Thursday, May 28, 2009

You are where you are

One of the basic facts of anonymity is that you're only as anonymous as the people you could be mistaken for. If I don't know who you are, but I know that you're a Grammy-nominated Nigerian guitarist who has acted in a Robert Altman film, I have a pretty good idea who you are. If all I know is that you're Nigerian, I don't really have a clue.

This notion was formalized in 2002 by Latanya Sweeney (or someone going by that name, at least) under the name anonymity set. Along with a host of other interesting research, Sweeney also studied the uniqueness of various combinations of readily available data and concluded (I'm quoting here from the abstract) that
  • 87% (216 million of 248 million) of the population in the United States had reported characteristics that likely made them unique based only on {5-digit ZIP, gender, date of birth}.
  • About half of the U.S. population (132 million of 248 million or 53%) are likely to be uniquely identified by only {place, gender, date of birth}, where place is basically the city, town, or municipality in which the person resides.
  • And even at the county level, {county, gender, date of birth} are likely to uniquely identify 18% of the U.S. population.
  • In general, few characteristics are needed to uniquely identify a person.

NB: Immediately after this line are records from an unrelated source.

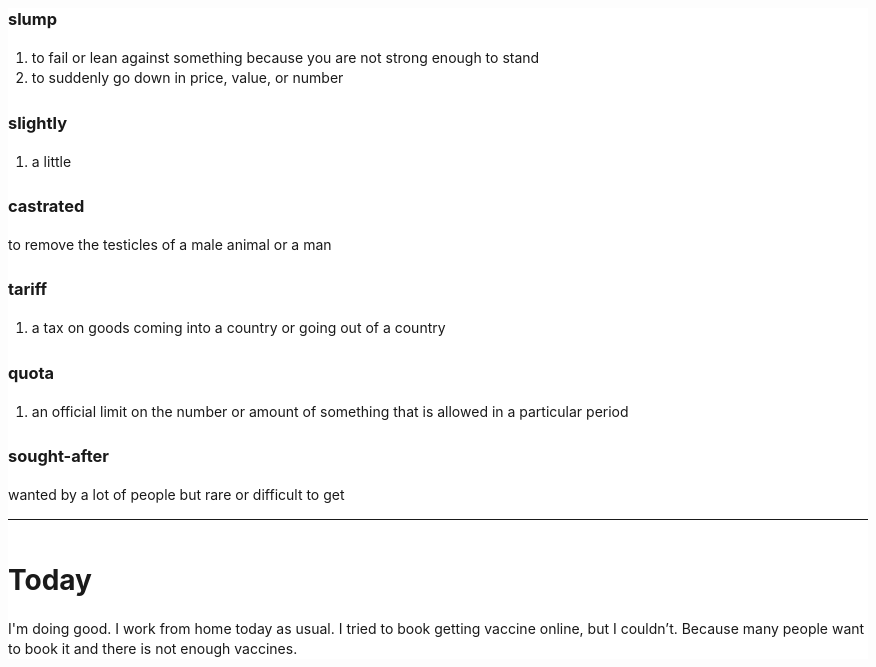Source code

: ### slump
1. to fail or lean against something because you are not strong enough to stand
2. to suddenly go down in price, value, or number

### slightly
1. a little

### castrated
to remove the testicles of a male animal or a man

### tariff
1. a tax on goods coming into a country or going out of a country

### quota
1. an official limit on the number or amount of something that is allowed in a particular period

### sought-after
wanted by a lot of people but rare or difficult to get

---
# Today
I'm doing good.
I work from home today as usual.
I tried to book getting vaccine online, but I couldn’t.
Because many people want to book it and there is not enough vaccines.
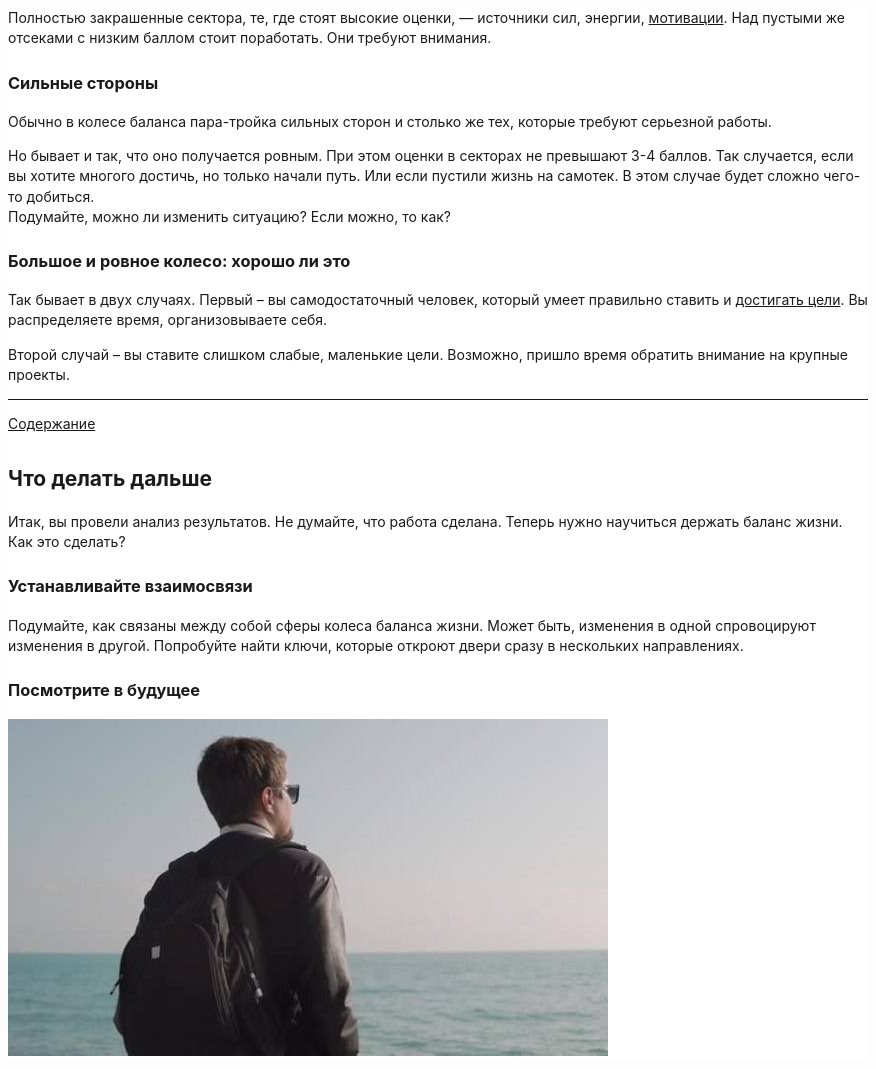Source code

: Полностью закрашенные сектора, те, где стоят высокие оценки, — источники сил, энергии, [мотивации](https://lifemotivation.online/motivation/teoriya-motivatsii-alderfera). Над пустыми же отсеками с низким баллом стоит поработать. Они требуют внимания.

### Сильные стороны

Обычно в колесе баланса пара-тройка сильных сторон и столько же тех, которые требуют серьезной работы.

Но бывает и так, что оно получается ровным. При этом оценки в секторах не превышают 3-4 баллов. Так случается, если вы хотите многого достичь, но только начали путь. Или если пустили жизнь на самотек. В этом случае будет сложно чего-то добиться.  
Подумайте, можно ли изменить ситуацию? Если можно, то как?

### Большое и ровное колесо: хорошо ли это

Так бывает в двух случаях. Первый – вы самодостаточный человек, который умеет правильно ставить и [достигать цели](https://lifemotivation.online/productivity/time-management/piramida-franklina). Вы распределяете время, организовываете себя.

Второй случай – вы ставите слишком слабые, маленькие цели. Возможно, пришло время обратить внимание на крупные проекты.

---

[Содержание](#содержание)

## Что делать дальше

Итак, вы провели анализ результатов. Не думайте, что работа сделана. Теперь нужно научиться держать баланс жизни. Как это сделать?

### Устанавливайте взаимосвязи

Подумайте, как связаны между собой сферы колеса баланса жизни. Может быть, изменения в одной спровоцируют изменения в другой. Попробуйте найти ключи, которые откроют двери сразу в нескольких направлениях.

### Посмотрите в будущее

![00](/Articles/img/00_1_06_smotrite-v-budushee.jpg)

Recently, Philippe Golle and Kurt Partridge, in a paper that's been making the rounds, have built on that work to see what one can glean from knowing approximately where a person lives and works. The result, based on US Census data, was that given a pair of census blocks in which someone is known to live and work (for example because they've contributed cell phone location data to an anonymized database), there is on average one person who lives and works in that particular pair.

Golle and Partridge adopt Sweeney's definition of privacy (or that lack thereof) based on anonymity sets. In the extreme case that there's only one person in the set, that is, there's only one person with some particular set of characteristics, one should assume it won't be hard to discover just which one person that is. This seems prudent.

Under that notion of privacy, if someone knows the census blocks where you live and work, they know who you are.

Now, a census block is fairly small, being about a city block (hence the name) in a large city and comprising from zero to a few hundred people, but it's not tiny. Moreover, even if all that's known are the census tracts (more or less a zipcode/postcode) you live and work in, there are probably about twenty people in the same situation, more if the two are the same, fewer if you live in a different tract from your workplace. Only at the county level does the anonymity set get reasonable large (into the tens of thousands on average).

So: Give out your county, but not your zipcode. If you live in rural Alaska your milage will vary, but in that case it's probably a good idea that everyone know who you are and vice versa.